- **ACTIVITY**
Each line in the entries that has the word "pitch" has to be copied.
========================================
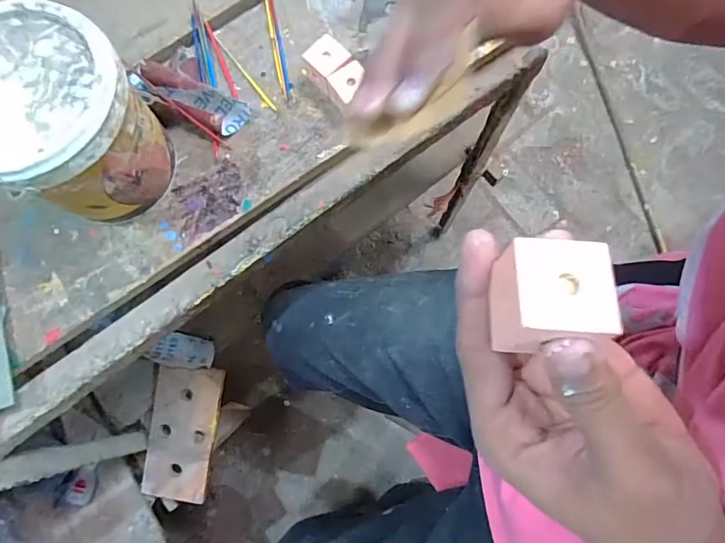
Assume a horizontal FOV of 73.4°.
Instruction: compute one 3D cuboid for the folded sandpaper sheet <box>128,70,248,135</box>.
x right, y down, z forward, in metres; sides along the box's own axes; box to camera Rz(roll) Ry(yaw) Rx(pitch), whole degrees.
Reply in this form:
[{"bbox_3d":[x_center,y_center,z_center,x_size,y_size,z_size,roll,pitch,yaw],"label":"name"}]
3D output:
[{"bbox_3d":[-0.154,-0.152,0.429,0.103,0.030,0.034,18,77,4],"label":"folded sandpaper sheet"}]

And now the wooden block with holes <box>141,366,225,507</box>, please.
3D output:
[{"bbox_3d":[-0.251,0.225,0.679,0.089,0.014,0.182,9,88,-2],"label":"wooden block with holes"}]

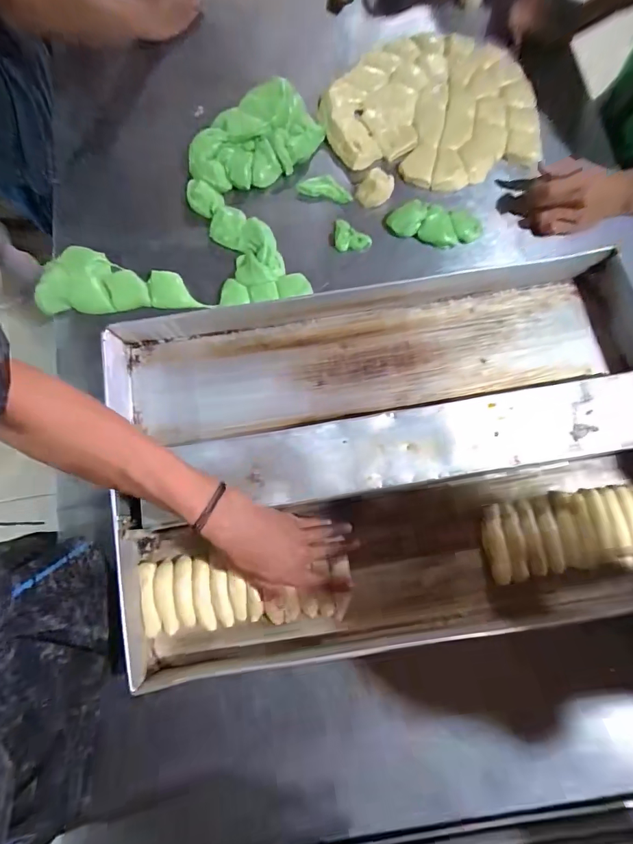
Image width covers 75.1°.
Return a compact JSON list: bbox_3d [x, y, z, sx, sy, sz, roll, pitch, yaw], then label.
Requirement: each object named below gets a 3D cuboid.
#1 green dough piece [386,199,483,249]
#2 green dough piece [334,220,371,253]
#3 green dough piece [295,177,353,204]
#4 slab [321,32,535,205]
[{"bbox_3d":[0.182,-0.303,0.630,0.139,0.035,0.062,16,78,5],"label":"green dough piece"},{"bbox_3d":[0.056,-0.288,0.638,0.055,0.024,0.052,1,77,2],"label":"green dough piece"},{"bbox_3d":[0.014,-0.369,0.651,0.086,0.021,0.028,9,78,3],"label":"green dough piece"},{"bbox_3d":[0.180,-0.515,0.670,0.334,0.032,0.305,-18,78,-3],"label":"slab"}]

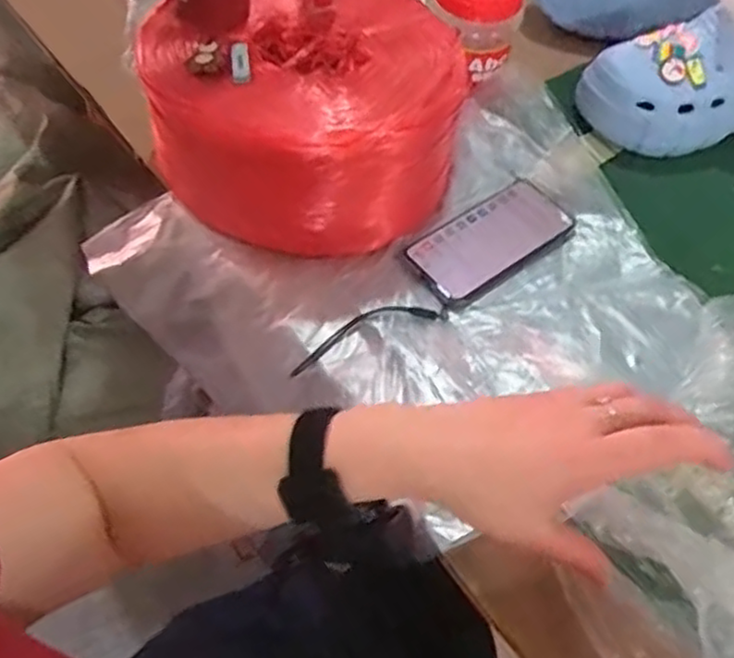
========================================
- **SOLUTION FOR THIS PROBLEM**
x right, y down, z forward, in metres; sides along the box's own axes; box to camera Rz(roll) Ry(yaw) Rx(pitch), whole degrees.
[{"bbox_3d":[x_center,y_center,z_center,x_size,y_size,z_size,roll,pitch,yaw],"label":"name"}]
Return a compact JSON list: bbox_3d [x, y, z, sx, sy, sz, roll, pitch, yaw], then label.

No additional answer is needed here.